Mein liebstes Haustier

Paolo ist ein chinesischer Faltenhund, der die Herzen der Familie Binder im Sturm erobert hat. Damals ein Straßenhund, reist Paolo heute um die Welt. Und macht Urlaub in Aplerbeck.

Aplerbeck

24.10.2019, 16:00 Uhr / Lesedauer: 1 min
Paolo: Vom Straßenhund zum Globetrotter

Der fünfjährige Faltenhund-Rüde Pablo kommt viel rum. © Familie Binder

Wenn Shar-Pai Paolo zu Besuch ist, geht der Aplerbeckerin Karin Binder das Herz auf. „Ich habe lange schon nicht mehr so herzlichen lachen und mit einem Tier herumtoben können“, sagt die Rentnerin.

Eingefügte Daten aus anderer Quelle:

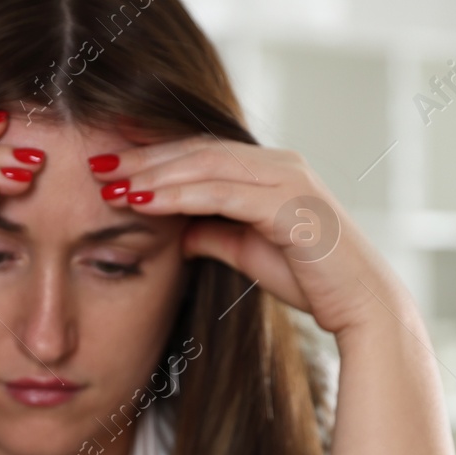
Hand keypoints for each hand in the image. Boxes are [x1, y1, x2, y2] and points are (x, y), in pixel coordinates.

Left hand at [88, 138, 386, 336]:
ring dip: (153, 173)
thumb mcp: (248, 251)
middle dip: (143, 155)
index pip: (201, 149)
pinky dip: (180, 195)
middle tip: (95, 162)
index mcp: (270, 168)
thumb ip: (214, 232)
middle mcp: (279, 163)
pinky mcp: (290, 205)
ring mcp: (288, 179)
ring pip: (206, 164)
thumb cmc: (312, 279)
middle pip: (197, 148)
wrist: (360, 305)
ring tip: (109, 183)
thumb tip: (178, 230)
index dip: (153, 151)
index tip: (108, 158)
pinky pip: (223, 193)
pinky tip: (144, 203)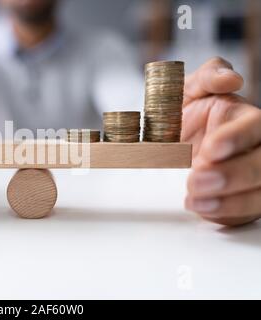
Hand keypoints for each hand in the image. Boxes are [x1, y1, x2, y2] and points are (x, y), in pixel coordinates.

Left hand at [182, 57, 260, 225]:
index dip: (236, 138)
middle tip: (195, 180)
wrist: (167, 146)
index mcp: (244, 120)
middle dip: (233, 174)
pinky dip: (227, 214)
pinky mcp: (246, 202)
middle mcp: (255, 149)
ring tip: (194, 202)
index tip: (209, 149)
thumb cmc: (181, 116)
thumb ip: (207, 78)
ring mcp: (254, 178)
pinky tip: (204, 211)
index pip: (255, 128)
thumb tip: (231, 78)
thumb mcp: (184, 90)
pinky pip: (247, 214)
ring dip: (231, 201)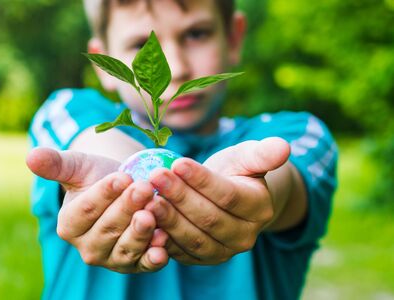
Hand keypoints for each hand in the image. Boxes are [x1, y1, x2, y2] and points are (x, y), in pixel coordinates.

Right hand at [26, 147, 168, 272]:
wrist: (125, 188)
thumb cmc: (97, 175)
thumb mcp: (78, 166)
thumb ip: (56, 164)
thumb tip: (31, 156)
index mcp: (69, 225)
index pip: (87, 210)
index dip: (104, 194)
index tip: (122, 177)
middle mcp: (88, 247)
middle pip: (108, 228)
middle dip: (127, 207)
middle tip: (144, 188)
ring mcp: (111, 258)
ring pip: (125, 247)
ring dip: (141, 232)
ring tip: (154, 213)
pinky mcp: (135, 264)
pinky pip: (143, 263)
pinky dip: (153, 257)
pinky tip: (164, 242)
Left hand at [146, 137, 289, 264]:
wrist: (227, 198)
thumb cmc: (236, 171)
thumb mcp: (248, 157)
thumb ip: (263, 153)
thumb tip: (284, 147)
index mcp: (259, 208)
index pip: (229, 195)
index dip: (202, 180)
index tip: (177, 162)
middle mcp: (245, 236)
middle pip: (209, 218)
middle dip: (180, 196)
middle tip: (155, 176)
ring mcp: (223, 252)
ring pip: (193, 238)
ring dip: (168, 219)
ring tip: (146, 198)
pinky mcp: (202, 259)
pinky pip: (180, 253)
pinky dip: (161, 239)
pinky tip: (144, 220)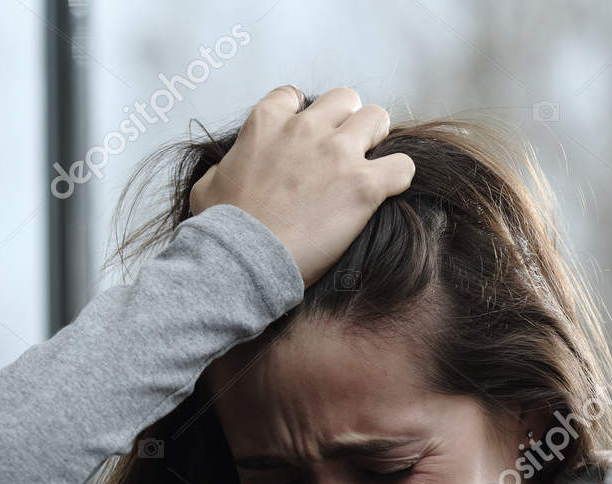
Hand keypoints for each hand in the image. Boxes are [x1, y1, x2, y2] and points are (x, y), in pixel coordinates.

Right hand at [189, 84, 414, 287]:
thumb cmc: (223, 229)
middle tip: (345, 152)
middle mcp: (305, 129)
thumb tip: (228, 174)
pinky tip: (387, 192)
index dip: (304, 117)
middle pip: (344, 99)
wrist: (246, 260)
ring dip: (376, 141)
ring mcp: (337, 154)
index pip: (294, 96)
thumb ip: (227, 167)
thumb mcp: (208, 186)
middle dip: (348, 121)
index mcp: (267, 123)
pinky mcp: (363, 185)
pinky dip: (399, 177)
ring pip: (377, 119)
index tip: (306, 140)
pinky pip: (402, 166)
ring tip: (368, 167)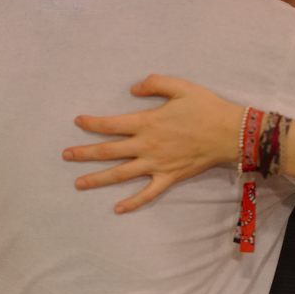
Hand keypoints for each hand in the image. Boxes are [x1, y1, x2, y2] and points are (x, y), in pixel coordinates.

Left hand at [62, 74, 242, 213]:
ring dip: (98, 179)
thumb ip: (155, 84)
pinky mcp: (169, 177)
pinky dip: (132, 202)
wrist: (229, 133)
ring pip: (121, 174)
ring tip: (78, 183)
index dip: (92, 123)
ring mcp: (156, 165)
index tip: (78, 121)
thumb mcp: (181, 86)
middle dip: (85, 153)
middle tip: (65, 155)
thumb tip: (133, 89)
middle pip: (109, 151)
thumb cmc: (205, 107)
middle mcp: (147, 146)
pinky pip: (147, 193)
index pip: (111, 125)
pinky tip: (118, 209)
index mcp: (147, 123)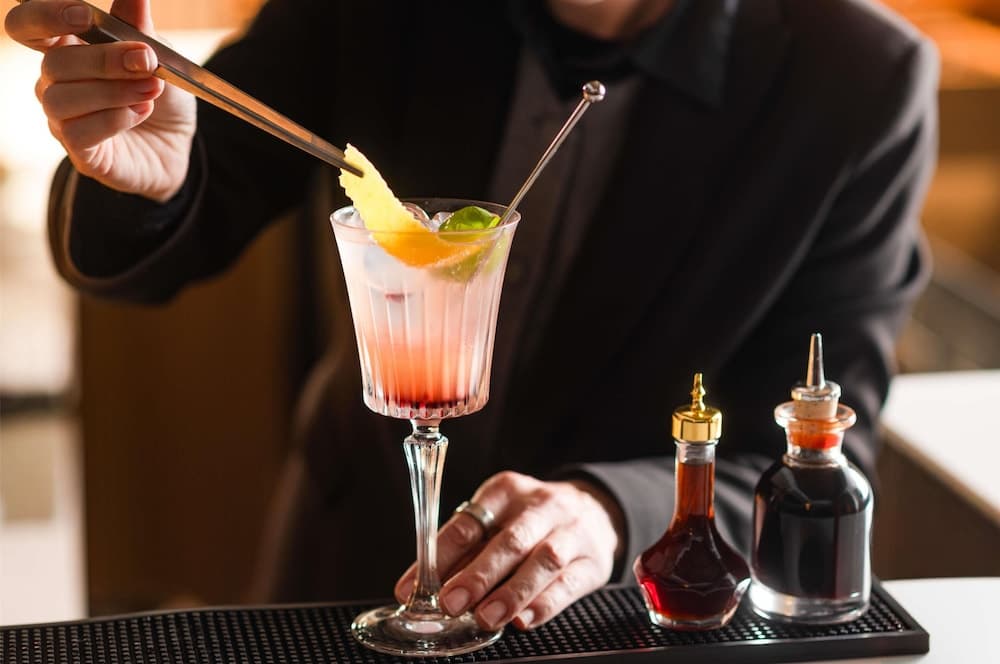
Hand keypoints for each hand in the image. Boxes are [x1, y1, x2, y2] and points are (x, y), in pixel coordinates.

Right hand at [5, 0, 195, 201]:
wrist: (178, 144)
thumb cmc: (160, 94)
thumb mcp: (157, 55)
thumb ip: (138, 27)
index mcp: (65, 47)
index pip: (27, 26)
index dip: (44, 16)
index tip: (84, 15)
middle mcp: (54, 82)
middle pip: (54, 63)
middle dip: (104, 59)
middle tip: (146, 60)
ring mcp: (62, 119)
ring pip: (62, 99)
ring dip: (113, 91)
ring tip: (151, 90)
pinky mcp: (79, 151)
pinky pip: (78, 133)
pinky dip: (114, 119)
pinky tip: (140, 113)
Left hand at [395, 471, 623, 630]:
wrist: (597, 512)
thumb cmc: (532, 519)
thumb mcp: (498, 517)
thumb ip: (466, 548)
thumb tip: (423, 584)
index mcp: (507, 490)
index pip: (469, 522)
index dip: (440, 555)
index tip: (415, 585)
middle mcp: (541, 506)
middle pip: (510, 541)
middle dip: (478, 575)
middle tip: (451, 603)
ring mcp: (571, 532)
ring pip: (543, 561)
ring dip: (511, 593)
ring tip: (485, 617)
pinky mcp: (592, 562)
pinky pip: (568, 584)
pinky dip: (544, 604)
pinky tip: (522, 619)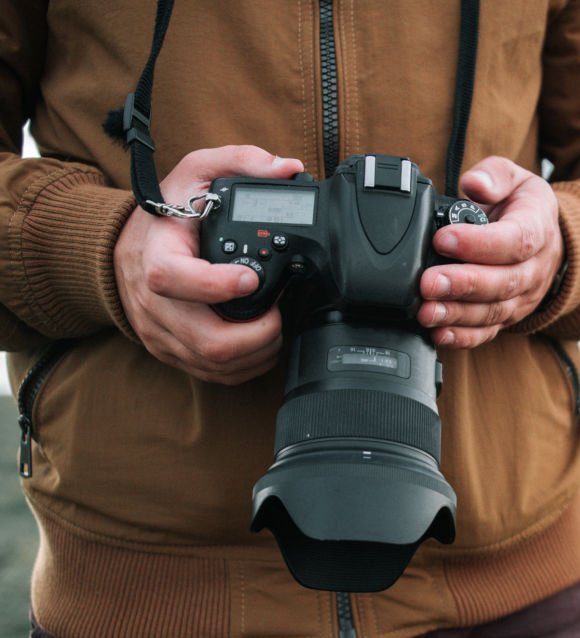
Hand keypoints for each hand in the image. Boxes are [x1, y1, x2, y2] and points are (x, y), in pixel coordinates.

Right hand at [114, 145, 303, 383]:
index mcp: (157, 254)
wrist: (130, 246)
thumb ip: (240, 159)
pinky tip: (260, 348)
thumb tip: (286, 167)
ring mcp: (160, 330)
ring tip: (275, 330)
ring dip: (254, 353)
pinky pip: (207, 374)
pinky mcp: (169, 350)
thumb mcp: (196, 171)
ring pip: (209, 362)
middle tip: (279, 317)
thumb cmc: (167, 212)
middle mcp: (153, 300)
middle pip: (203, 338)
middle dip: (254, 335)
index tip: (250, 278)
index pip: (173, 279)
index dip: (214, 285)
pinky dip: (242, 368)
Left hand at [418, 157, 563, 347]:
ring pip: (493, 311)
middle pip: (503, 282)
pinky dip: (463, 337)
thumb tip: (475, 184)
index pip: (516, 240)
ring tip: (426, 310)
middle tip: (429, 282)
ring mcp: (522, 297)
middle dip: (463, 284)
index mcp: (538, 228)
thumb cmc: (523, 208)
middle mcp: (534, 268)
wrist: (545, 240)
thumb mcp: (516, 179)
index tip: (444, 239)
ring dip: (457, 314)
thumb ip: (495, 175)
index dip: (480, 244)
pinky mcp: (507, 316)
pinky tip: (438, 333)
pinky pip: (488, 332)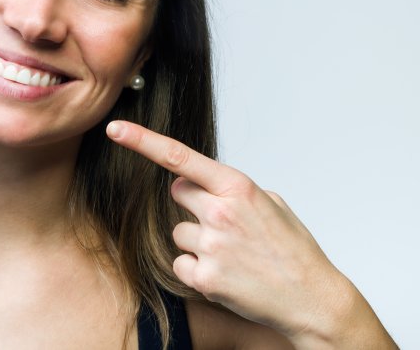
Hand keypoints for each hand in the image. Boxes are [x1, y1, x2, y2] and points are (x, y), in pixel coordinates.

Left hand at [105, 120, 349, 340]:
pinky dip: (196, 269)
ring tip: (232, 254)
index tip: (115, 129)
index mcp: (238, 188)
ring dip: (197, 240)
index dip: (142, 140)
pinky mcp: (204, 278)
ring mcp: (211, 246)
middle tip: (224, 222)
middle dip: (193, 202)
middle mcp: (220, 213)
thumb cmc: (293, 249)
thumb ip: (231, 189)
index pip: (179, 157)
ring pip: (177, 232)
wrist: (313, 299)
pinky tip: (225, 273)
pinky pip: (180, 263)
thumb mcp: (271, 203)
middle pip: (177, 192)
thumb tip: (198, 183)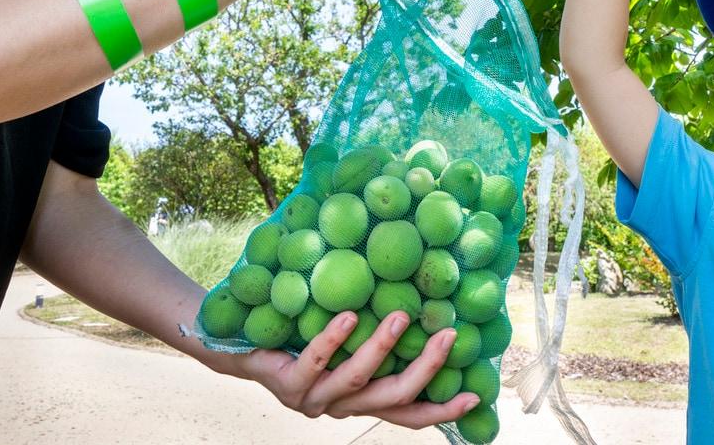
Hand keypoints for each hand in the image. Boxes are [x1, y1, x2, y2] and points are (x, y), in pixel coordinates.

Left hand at [226, 309, 479, 426]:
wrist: (239, 348)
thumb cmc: (299, 337)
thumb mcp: (343, 341)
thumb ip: (374, 334)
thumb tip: (418, 299)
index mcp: (358, 401)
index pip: (406, 413)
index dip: (440, 410)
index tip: (474, 397)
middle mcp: (339, 407)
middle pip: (391, 398)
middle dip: (424, 371)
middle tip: (447, 337)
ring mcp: (312, 399)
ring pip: (355, 380)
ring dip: (381, 348)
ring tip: (400, 316)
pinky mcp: (286, 384)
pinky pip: (315, 361)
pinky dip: (333, 339)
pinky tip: (348, 316)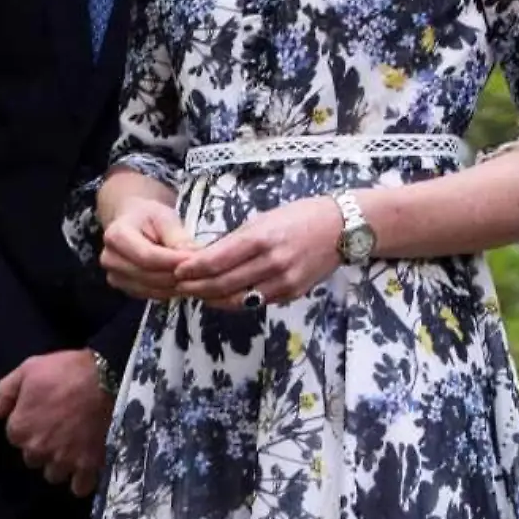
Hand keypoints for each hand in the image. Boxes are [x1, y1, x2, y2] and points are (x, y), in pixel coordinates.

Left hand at [0, 350, 109, 495]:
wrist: (101, 377)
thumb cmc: (61, 371)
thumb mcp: (26, 370)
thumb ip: (5, 393)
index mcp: (20, 428)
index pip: (15, 439)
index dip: (28, 427)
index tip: (40, 417)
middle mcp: (38, 449)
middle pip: (33, 459)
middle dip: (42, 448)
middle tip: (56, 431)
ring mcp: (63, 459)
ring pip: (54, 474)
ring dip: (60, 464)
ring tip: (71, 447)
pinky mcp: (88, 464)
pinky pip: (80, 487)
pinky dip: (81, 481)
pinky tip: (83, 468)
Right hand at [98, 196, 198, 299]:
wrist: (134, 222)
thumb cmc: (148, 217)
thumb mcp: (164, 217)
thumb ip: (177, 237)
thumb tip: (194, 255)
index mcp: (116, 236)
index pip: (147, 256)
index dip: (173, 261)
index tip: (196, 260)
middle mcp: (111, 259)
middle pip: (150, 276)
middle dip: (178, 274)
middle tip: (202, 269)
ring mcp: (116, 276)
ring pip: (153, 289)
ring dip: (177, 284)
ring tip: (194, 273)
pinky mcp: (126, 288)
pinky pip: (153, 295)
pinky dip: (171, 290)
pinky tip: (182, 279)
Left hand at [173, 197, 343, 309]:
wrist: (341, 228)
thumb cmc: (298, 216)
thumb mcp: (262, 219)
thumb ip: (236, 240)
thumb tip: (206, 256)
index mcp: (259, 238)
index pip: (215, 261)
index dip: (192, 270)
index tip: (176, 271)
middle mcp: (270, 262)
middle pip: (223, 284)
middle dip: (197, 288)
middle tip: (180, 287)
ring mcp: (283, 281)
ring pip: (238, 299)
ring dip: (213, 299)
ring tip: (197, 294)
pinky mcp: (292, 293)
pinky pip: (257, 301)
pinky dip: (237, 301)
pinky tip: (224, 297)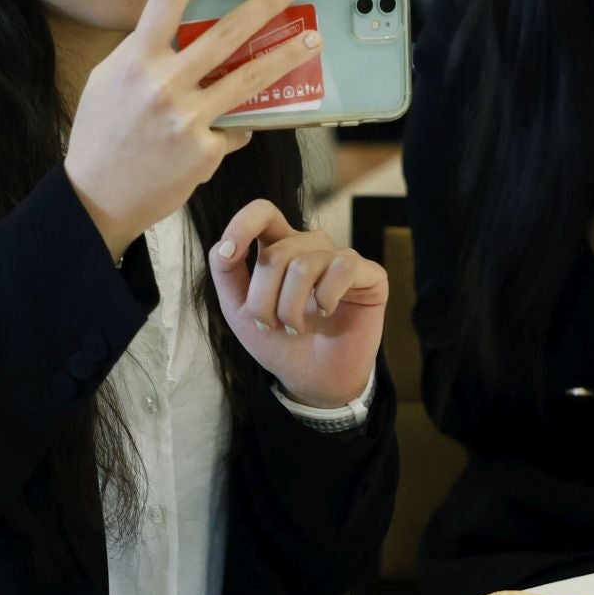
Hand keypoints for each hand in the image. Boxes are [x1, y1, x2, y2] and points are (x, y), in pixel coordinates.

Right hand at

Und dabei ist die Geschichte, wie Familie Binder zu dem gutmütigen Faltenhund kam, dennoch eine traurige. Karin Binders Sohn Wolf traf während seines zweijährigen Aufenthalts in Ecuador auf den Hund. Doch anders als die anderen wilden und herrenlosen Straßenhunde, schien Pablo an Menschen gewöhnt zu sein, so Karin Binder.

Paolo wartete allein an einer Bushaltestelle

Jeden Tag habe das Tier an einer Bushaltestelle gesessen, auf Menschen gewartet, um sich Streicheleinheiten abzuholen. „Mein Sohn vermutete, dass der Hund ausgesetzt worden war, oder auf andere Art und Weise sein Herrschen verloren haben könnte“, so Karin Binder.

Ihr Sohn nahm sich des Hundes an, der an einer schwerwiegenden Augenerkrankung litt. Um dem Hund Linderung zu verschaffen, folgten zwei Operationen: „In Ecuador und später in Bonn ließen wir Pablo operieren.“ Mit Erfolg.

Seitdem Wolf Binder und seine Freundin Nina Pablo als Familienmitglied adoptierten, folgt er den Globetrottern auf Schritt und Tritt. „Mittlerweile hat Pablo 18 Länder bereist. Und seinen Urlaub verbringt er dann bei uns in Dortmund“, erzählt Karin Binder.